Basic iterators work like this:

... which you have a dataset, create an iterator over them and each call of .next() on it will advance the iterator over the next element of the data and return a reference to that data; once it reaches the end of data, it returns a None, indicating that there are no more data.

The fun thing about iterators is that they need to hold their own state: Which is the current element that I'm pointing to? The .next() receives a mutable reference of self exactly due this: It changes its state on each call of .next().

What I need is, basically, an iterator that does that and, once it sees None, retrieves more data and starts over. This raises the question: How does the iterator gets more data?

The Fat Iterator Approach

The idea I had was to create a fat iterator that would "hold" its own data and iterate over it.

Because the data is simply a Vec<>, I could do something like:

  1. Pull data from service;
  2. Update the data inside the iterator;
  3. Create a new iterator over said data;
  4. Call .next() on the iterator till it turns into None;
  5. If there is more data, do the request and jump to 2.

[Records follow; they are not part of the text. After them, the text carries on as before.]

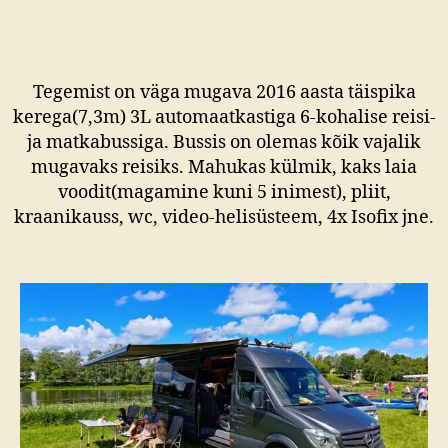
Tegemist on väga mugava 2016 aasta täispika
kerega(7,3m) 3L automaatkastiga 6-kohalise reisi-
ja matkabussiga. Bussis on olemas kõik vajalik
mugavaks reisiks. Mahukas külmik, kaks laia
voodit(magamine kuni 5 inimest), pliit,
kraanikauss, wc, video-helisüsteem, 4x Isofix jne.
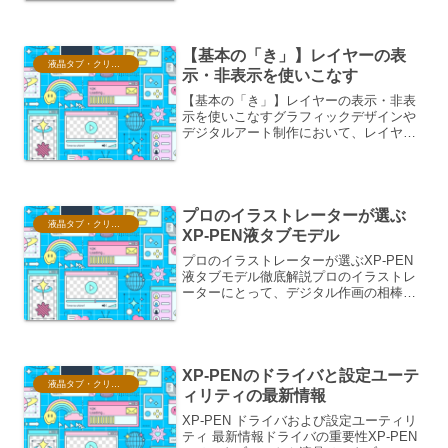
なくありません。その中でも、ブラシ設
定の「紙質」は、アナログ感を出すため
の強力な味方となります。こ...
【基本の「き」】レイヤーの表
液晶タブ・クリスタ情報
示・非表示を使いこなす
【基本の「き」】レイヤーの表示・非表
示を使いこなすグラフィックデザインや
デジタルアート制作において、レイヤー
は基盤となる概念です。複数の要素を重
ね合わせ、それぞれを独立して編集でき
るこの機能は、作業の効率化と表現の幅
を格段に広げます。中でも...
プロのイラストレーターが選ぶ
液晶タブ・クリスタ情報
XP-PEN液タブモデル
プロのイラストレーターが選ぶXP-PEN
液タブモデル徹底解説プロのイラストレ
ーターにとって、デジタル作画の相棒と
なる液タブ選びは極めて重要です。描画
体験を左右する繊細な筆圧感知、滑らか
な画面表示、そして快適な作業環境を提
供してくれるかどうか...
XP-PENのドライバと設定ユーテ
液晶タブ・クリスタ情報
ィリティの最新情報
XP-PEN ドライバおよび設定ユーティリ
ティ 最新情報ドライバの重要性XP-PEN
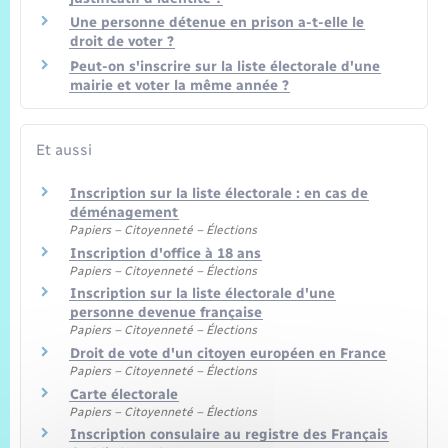
Une personne détenue en prison a-t-elle le
droit de voter ?
Peut-on s'inscrire sur la liste électorale d'une
mairie et voter la même année ?
Et aussi
Inscription sur la liste électorale : en cas de
déménagement
Papiers – Citoyenneté – Élections
Inscription d'office à 18 ans
Papiers – Citoyenneté – Élections
Inscription sur la liste électorale d'une
personne devenue française
Papiers – Citoyenneté – Élections
Droit de vote d'un citoyen européen en France
Papiers – Citoyenneté – Élections
Carte électorale
Papiers – Citoyenneté – Élections
Inscription consulaire au registre des Français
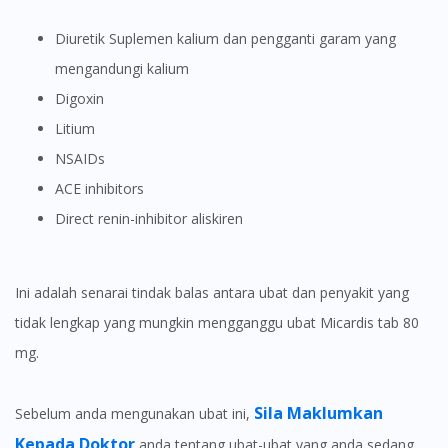
Diuretik Suplemen kalium dan pengganti garam yang
mengandungi kalium
Digoxin
Litium
NSAIDs
ACE inhibitors
Direct renin-inhibitor aliskiren
Ini adalah senarai tindak balas antara ubat dan penyakit yang
tidak lengkap yang mungkin mengganggu ubat Micardis tab 80
mg.
Sila Maklumkan
Sebelum anda mengunakan ubat ini,
Kepada Doktor
anda tentang ubat-ubat yang anda sedang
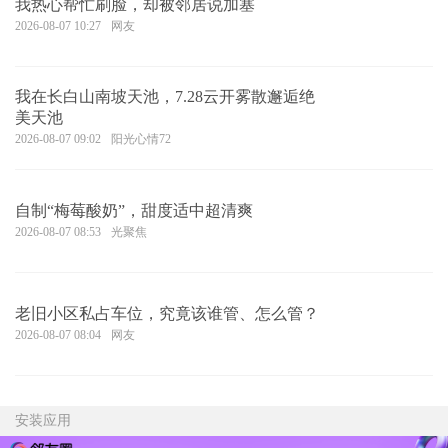
我热心帮忙刷脸，却被邻居说加塞
2026-08-07 10:27
网友
我在长白山南坡天池，7.28云开雾散邂逅绝
美天池
2026-08-07 09:02
阳光心情72
自制“梅莓酸奶”，甜度适中超清爽
2026-08-07 08:53
光聚焦
老旧小区私占车位，究竟该谁管、怎么管？
2026-08-07 08:04
网友
安装应用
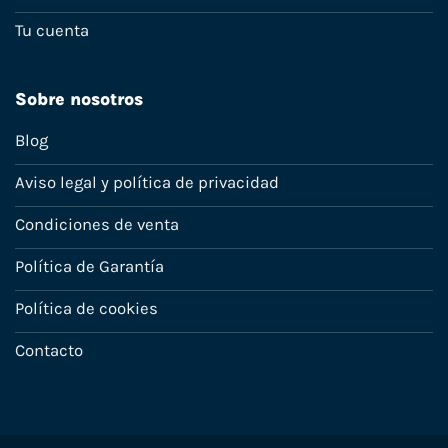
Tu cuenta
Sobre nosotros
Blog
Aviso legal y política de privacidad
Condiciones de venta
Política de Garantía
Política de cookies
Contacto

If we jump back to the fact that .next() updates the iterator internal state, this means that I'd need to keep the data and its iterator in the same structure. And that causes issues with the borrow checker, 'cause I can't own part of the data when I own the whole data (yes, it feels like a problem with the borrow check, but still).

The idea seems solid, except I'd be fighting the borrow checker to a point I'm not capable yet.

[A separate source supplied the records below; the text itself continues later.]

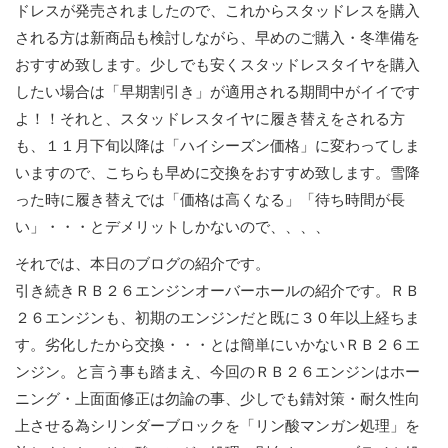
ドレスが発売されましたので、これからスタッドレスを購入
される方は新商品も検討しながら、早めのご購入・冬準備を
おすすめ致します。少しでも安くスタッドレスタイヤを購入
したい場合は「早期割引き」が適用される期間中がイイです
よ！！それと、スタッドレスタイヤに履き替えをされる方
も、１１月下旬以降は「ハイシーズン価格」に変わってしま
いますので、こちらも早めに交換をおすすめ致します。雪降
った時に履き替えでは「価格は高くなる」「待ち時間が長
い」・・・とデメリットしかないので、、、、
それでは、本日のブログの紹介です。
引き続きＲＢ２６エンジンオーバーホールの紹介です。ＲＢ
２６エンジンも、初期のエンジンだと既に３０年以上経ちま
す。劣化したから交換・・・とは簡単にいかないＲＢ２６エ
ンジン。と言う事も踏まえ、今回のＲＢ２６エンジンはホー
ニング・上面面修正は勿論の事、
少しでも錆対策・耐久性向
上させる為シリンダーブロックを「リン酸マンガン処理」を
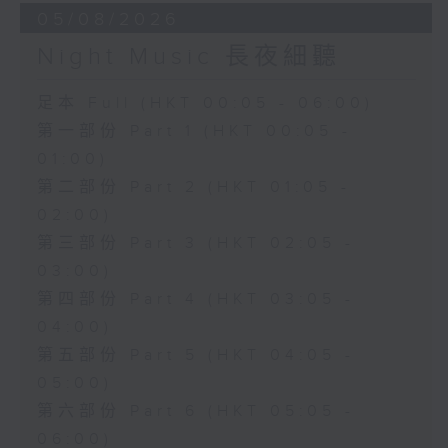
05/08/2026
Night Music 長夜細聽
足本 Full (HKT 00:05 - 06:00)
第一部份 Part 1 (HKT 00:05 -
01:00)
第二部份 Part 2 (HKT 01:05 -
02:00)
第三部份 Part 3 (HKT 02:05 -
03:00)
第四部份 Part 4 (HKT 03:05 -
04:00)
第五部份 Part 5 (HKT 04:05 -
05:00)
第六部份 Part 6 (HKT 05:05 -
06:00)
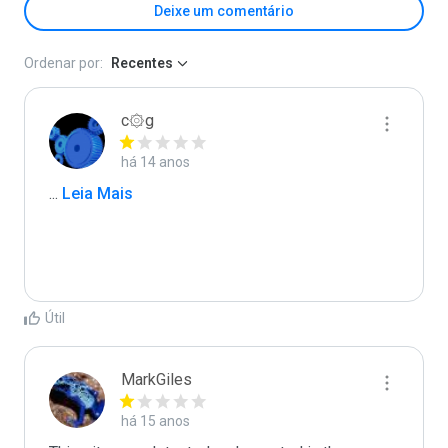
Deixe um comentário
Ordenar por:
Recentes
c۞g
há 14 anos
...
 Leia Mais
Útil
MarkGiles
há 15 anos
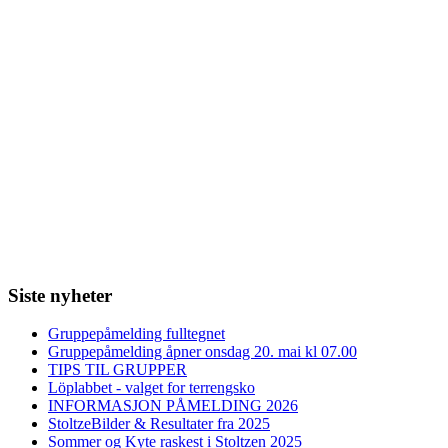
Siste nyheter
Gruppepåmelding fulltegnet
Gruppepåmelding åpner onsdag 20. mai kl 07.00
TIPS TIL GRUPPER
Löplabbet - valget for terrengsko
INFORMASJON PÅMELDING 2026
StoltzeBilder & Resultater fra 2025
Sommer og Kyte raskest i Stoltzen 2025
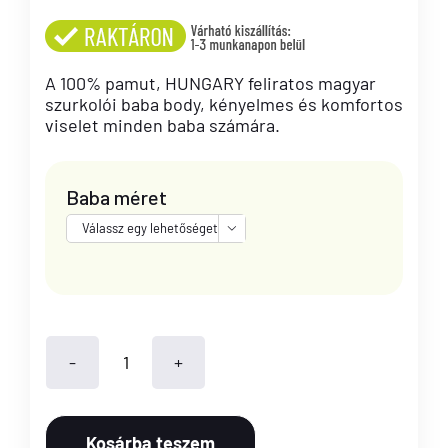
A 100% pamut, HUNGARY feliratos magyar
szurkolói baba body, kényelmes és komfortos
viselet minden baba számára.
Baba méret

Hungary
feliratos
Kosárba teszem
baba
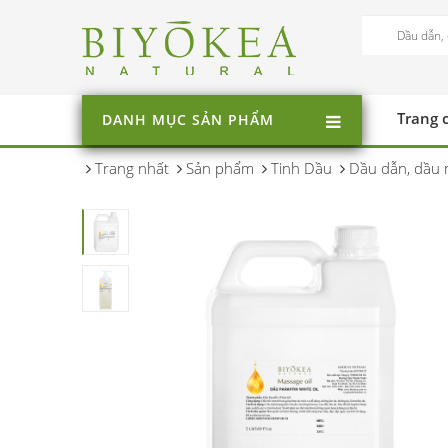
Trang 
DANH MỤC SẢN PHẨM
Trang nhất
Sản phẩm
Tinh Dầu
Dầu dẫn, dầu 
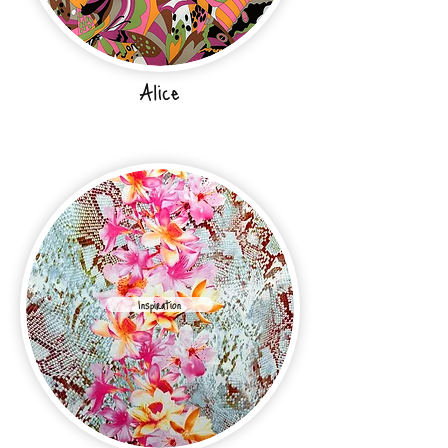
Alice
Inspiration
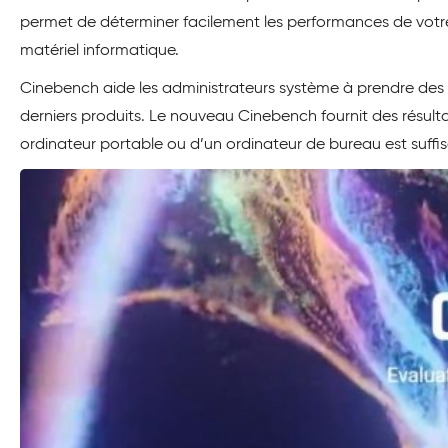
permet de déterminer facilement les performances de votre
matériel informatique.
Cinebench aide les administrateurs système à prendre des déc
derniers produits. Le nouveau Cinebench fournit des résultat
ordinateur portable ou d’un ordinateur de bureau est suffis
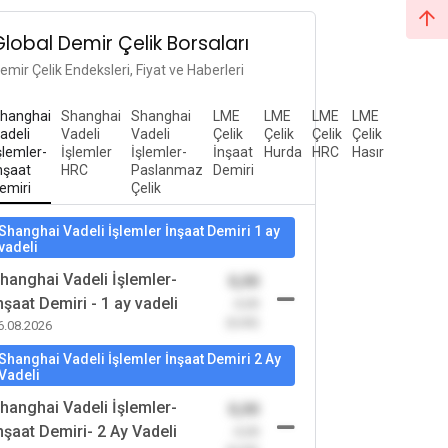
Global Demir Çelik Borsaları
emir Çelik Endeksleri, Fiyat ve Haberleri
hanghai
Shanghai
Shanghai
LME
LME
LME
LME
adeli
Vadeli
Vadeli
Çelik
Çelik
Çelik
Çelik
şlemler-
İşlemler
İşlemler-
İnşaat
Hurda
HRC
Hasır
nşaat
HRC
Paslanmaz
Demiri
emiri
Çelik
Shanghai Vadeli İşlemler İnşaat Demiri 1 ay
vadeli
hanghai Vadeli İşlemler-
0,00
nşaat Demiri - 1 ay vadeli
-0,00
(0,00)
6.08.2026
Shanghai Vadeli İşlemler İnşaat Demiri 2 Ay
Vadeli
hanghai Vadeli İşlemler-
0,00
nşaat Demiri- 2 Ay Vadeli
-0,00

The "Request Someone Else" Iterator

The other idea I had (but couldn't figure out how it would work) was to, instead of service.data() return an iterator, it would return the data holder and that could create an iterator over itself. The weird thing about this is that the iterator would have to have a mutable reference to the source data, so it could call the parent when it reached the end of the data, and the parent would get a new data source and the iterator would "reset itself" after calling it -- which sounds more complex than it should.

(I could also make the parent holder have a Cell<> over data to have just internal mutability over it, but again, sounds more complex than it should).

The Solution

Sorry, no solution (yet). I'm still tinkering with it and I'll update this once I find something that works and it doesn't require two (or more) things (mutably) interacting between themselves.